* [Page excerpt]:
Free Pallet Potting
Bench Plans!

I started designing these pallet potting bench plans the day I picked up a load of pallets from a friend!  Potting inside a screened in porch is just not ideal, and I was so looking forward to getting the mess outside!

My friend had used the pallets to build a fence. That fence now needed to be removed to get ready for a major home remodeling!  So, I was the beneficiary of a pile of pallets.

I keep making changes to this potting bench.

See them all here:

DIY Pallet Potting Bench

Only a Few Basic Tools Needed.

You will need:

a drill;
a jig saw or circular saw; and
a Kreg jig.

If you don't have a Kreg Jig YET, check them out!  I can't imagine planning any woodworking project without mine!!!  See link on right.

Materials Needed for
Pallet Potting Bench Plans.

The materials needed to make one of these free pallet potting bench plans are:

(2) pallets of the same size;

(2) 2x4 by 10' treated boards;

(24) 2 1/2" sheet rock screws; and

(1) box of 2 1/2" Kreg pocket hole screws.  (You will only need 1/3 of a box.)

Cost Estimate.

Assuming the pallets were free, the total cost for this project is about $10.

Prepare The Outside Frames!

Step One:
  Determine the Size of YOUR Bench!

My bench is only 29" high.  Most potting benches show the work surface a little higher.  Because I do container gardening I wanted mine lower.

* [Instructions]:
• A. In the pallet potting bench plans, retype the part that opens with the words containing "(2) pallets of" and closes with "is about $10.".
• B. Write what comes next in the pallet potting bench plans, picking up after their final sentence.
The items that follow have nothing to do with the pallet potting bench plans.

* [The data]:
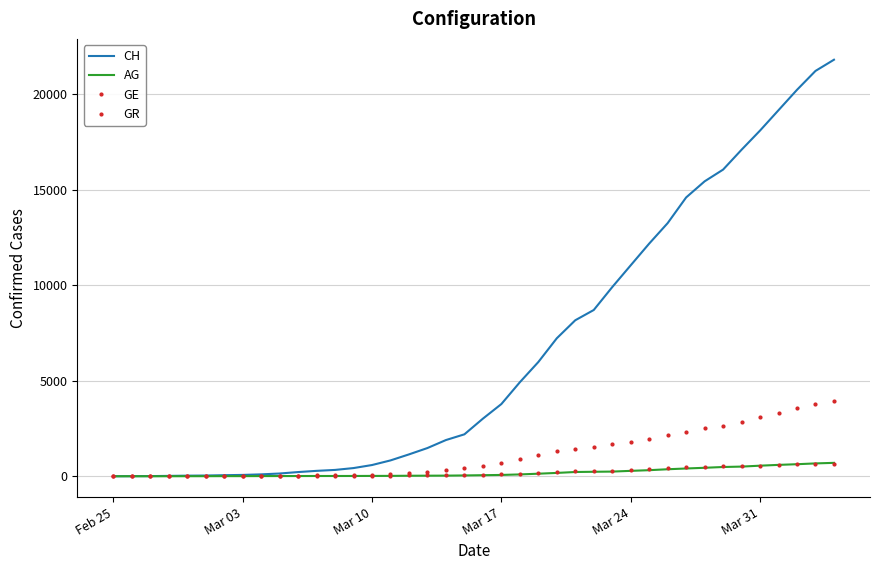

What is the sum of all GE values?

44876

...

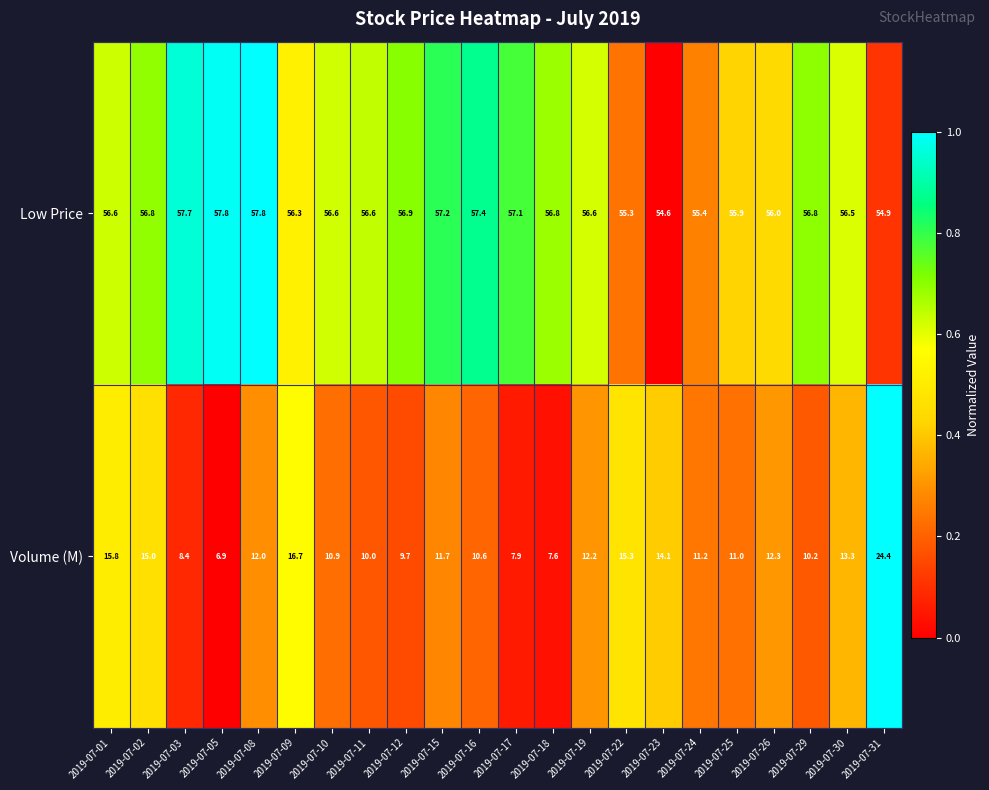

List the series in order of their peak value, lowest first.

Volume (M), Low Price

* [Task-by-task outputs]:
• A.
(2) pallets of the same size;

(2) 2x4 by 10' treated boards;

(24) 2 1/2" sheet rock screws; and

(1) box of 2 1/2" Kreg pocket hole screws.  (You will only need 1/3 of a box.)

Cost Estimate.

Assuming the pallets were free, the total cost for this project is about $10.

• B.
Also, because part of my pallets were deteriorating (where there was contact with the soil when previously used as a fence) I wanted to cut that part off.  So the depth of my potting bench is 33".  You may want to use the whole pallet, or even just 1/2 of a pallet.

Also, I put my bottom shelf 4" from the bottom of the leg, so there was room for my feet when working.

Once you calculate the size of your pallet potting bench, you can cut your 2x4s to the right lengths.

I needed 4 26" horizontal pieces, and 4 29" vertical pieces.

Step Two:
Cut and Prepare the Frame Pieces.

Once you have the frame pieces cut to the sizes you have chosen, it is time drill the pocket holes.

The horizontal pieces, known as rails, will need two pocket holes at each end.  These are easy to make with the Kreg jig!

Set your Kreg jig for drilling 1 1/2" thick wood.  This photo shows how this setting is done on the Kreg K5.

If you need more help in setting up your Kreg jig, check out these helpful instructions:

For the Kreg Jig K4

For the Kreg Jig K5

Step 3:
Assemble the Frame.

Once the pocket holes are drilled, you can start putting the pieces together.

Because I was working alone I had to clamp my pieces to a work table in order to drive the Kreg pocket hole screws.

If you had someone to hold for you that would not be necessary.

Your assembled frames should look something like this.

Prepare the Pallets.

Step 1:
Cut the Pallets to Size.

Because my pallet potting bench plans called for using only part of each pallet I had to cut off a portion. If you are using whole pallets, you can skip this section.

If you only have a jig saw, it will get the job done, albeit slowly.

BUT, these cuts are much easier with the circular saw.

Cutting the 2 outside pieces of the pallet was easy.  With the center support piece, though, I had to make one cut, flip the pallet over and then cut through the other side.

Also, to get the deepest cut, my circular saw had to be set so as much of the blade as possible was available!

Assemble the
Pallet Potting Bench Plans.

Drill Holes in Pallet Frame.

Drill holes in the sides of the pallet where it will be attached to the frames you made.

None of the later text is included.